Also, something that nobody has the faintest idea on how to resolve, and an attempt to perpetrate jargon murder on the useful, well defined, well understood concept of URL

The universal resource name, and its dreaded brethren - the URI - Universal resource identifier, are widespread pollutants of the technical discourse. Enshrined in several RFCs, they tend to be defined in terms of what they are not, vaguely termed as being ``like URLs, but persistent and location independent'' etc. Most often, people will say: ``an URL is of course an URI/URN but an URI/URN may not be an URL...''. The same people will meet the logical sequel ``So what would be an example of a URN which is not also a URL?'' with a blank stare.

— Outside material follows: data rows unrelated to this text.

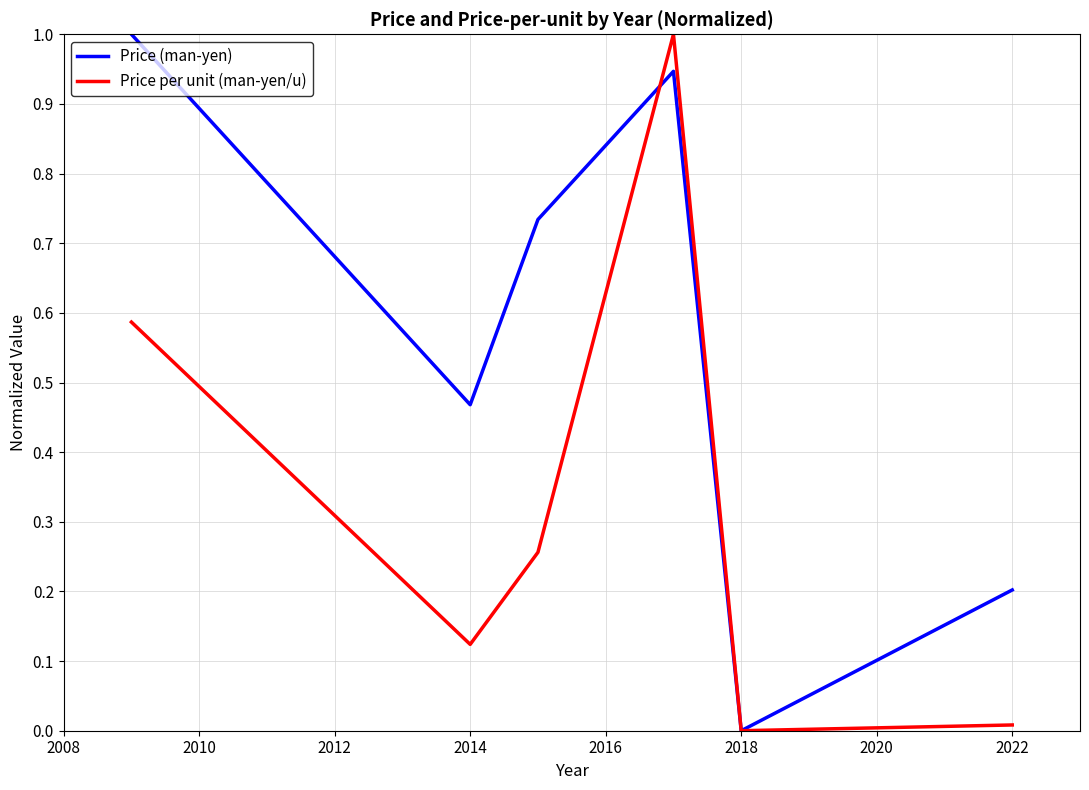

What is the maximum value for Price (man-yen)?

1.0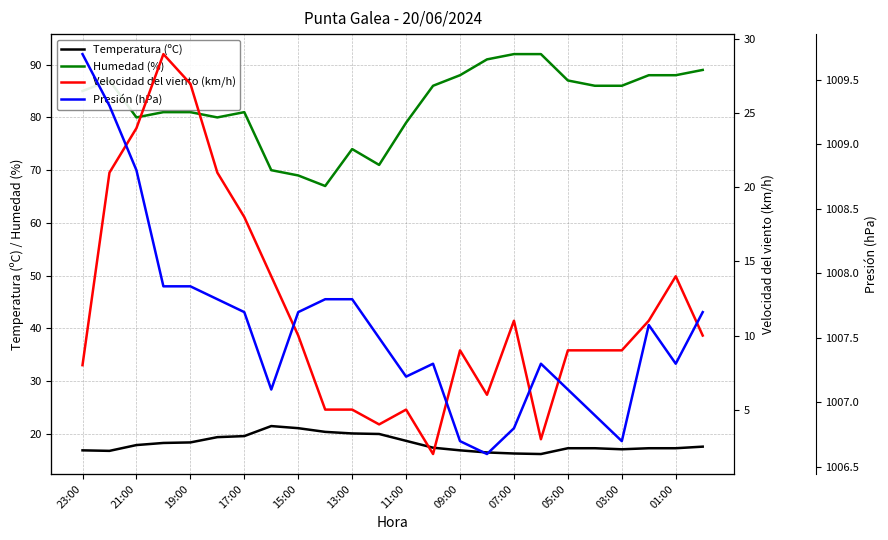

The Humedad (%) series shows 81.0 at 19:00. True or false?

True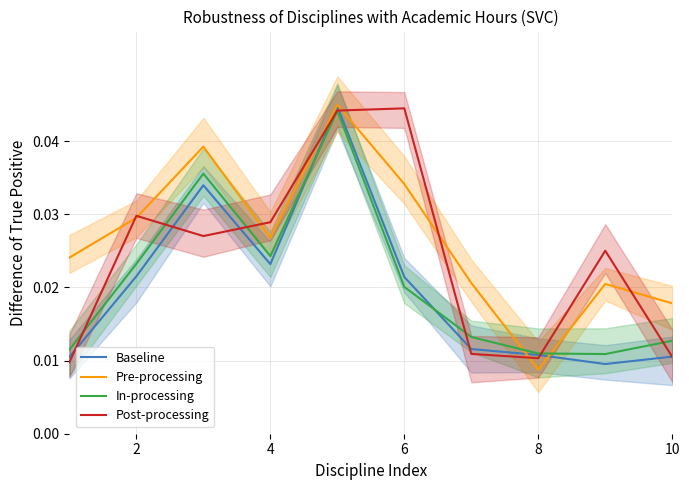

At which label does Pre-processing reach its minimum?

8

Fact is, examples of non-URL URNs can be given, as follows:


urn://foo/blarg/blaz/yuck
These examples are also pretty useless, as they are self referential and nobody appears to be able to actually produce a way to resolve the darn thing.

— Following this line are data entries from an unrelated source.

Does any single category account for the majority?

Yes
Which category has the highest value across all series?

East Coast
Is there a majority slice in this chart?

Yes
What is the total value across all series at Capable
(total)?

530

One has only to read the XML mailing lists to realize the perverse uselessness of the URN idea: the question
``How do I resolve the PUBLIC|SYSTEM DTD identifier...''
is one of the most popular (you guessed right, DTD identifiers are defined as URNs). Obviously, the only instance where this question has a definite answer is when the URN is also a URL.

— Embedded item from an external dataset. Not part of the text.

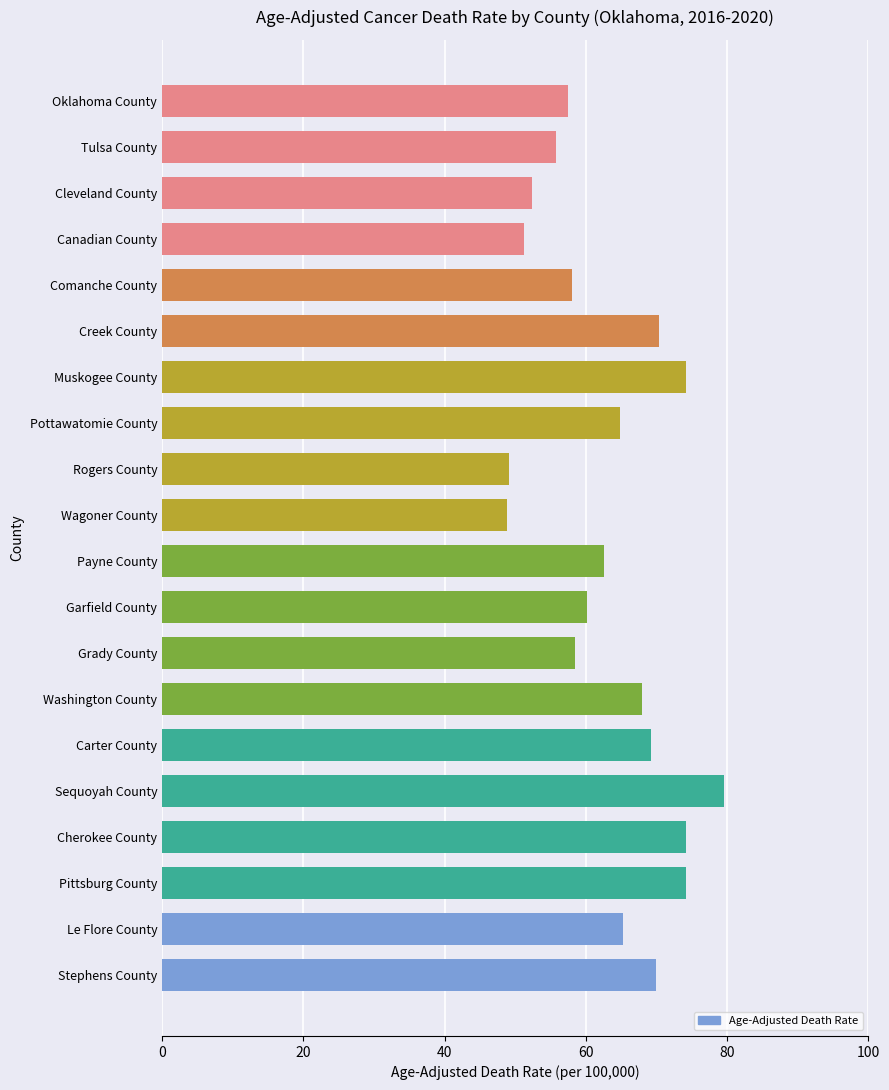

What is the ratio of the value at Grady County to the value at Wagoner County?

1.2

The reasoning behind the definition of URNs (and URIs) appears to be motivated that a URL, while immensely useful, carries a few real world warts (non persistence being one). The typical Computer Science reaction to this situation is, therefore, to invent an abstract concept from which the warts are removed.

Too bad that in this instance usefulness has been also removed - the only surviving properties of the original appear to be syntax and (partially) semantics. This has been craftily achieved by defining the thing in terms of an abstract resolution service that nobody ever bothered to define or implement.

It is amusing to observe that the universally used and understood URLs are now officially banned from technical literature - which must refer to URNs and URIs.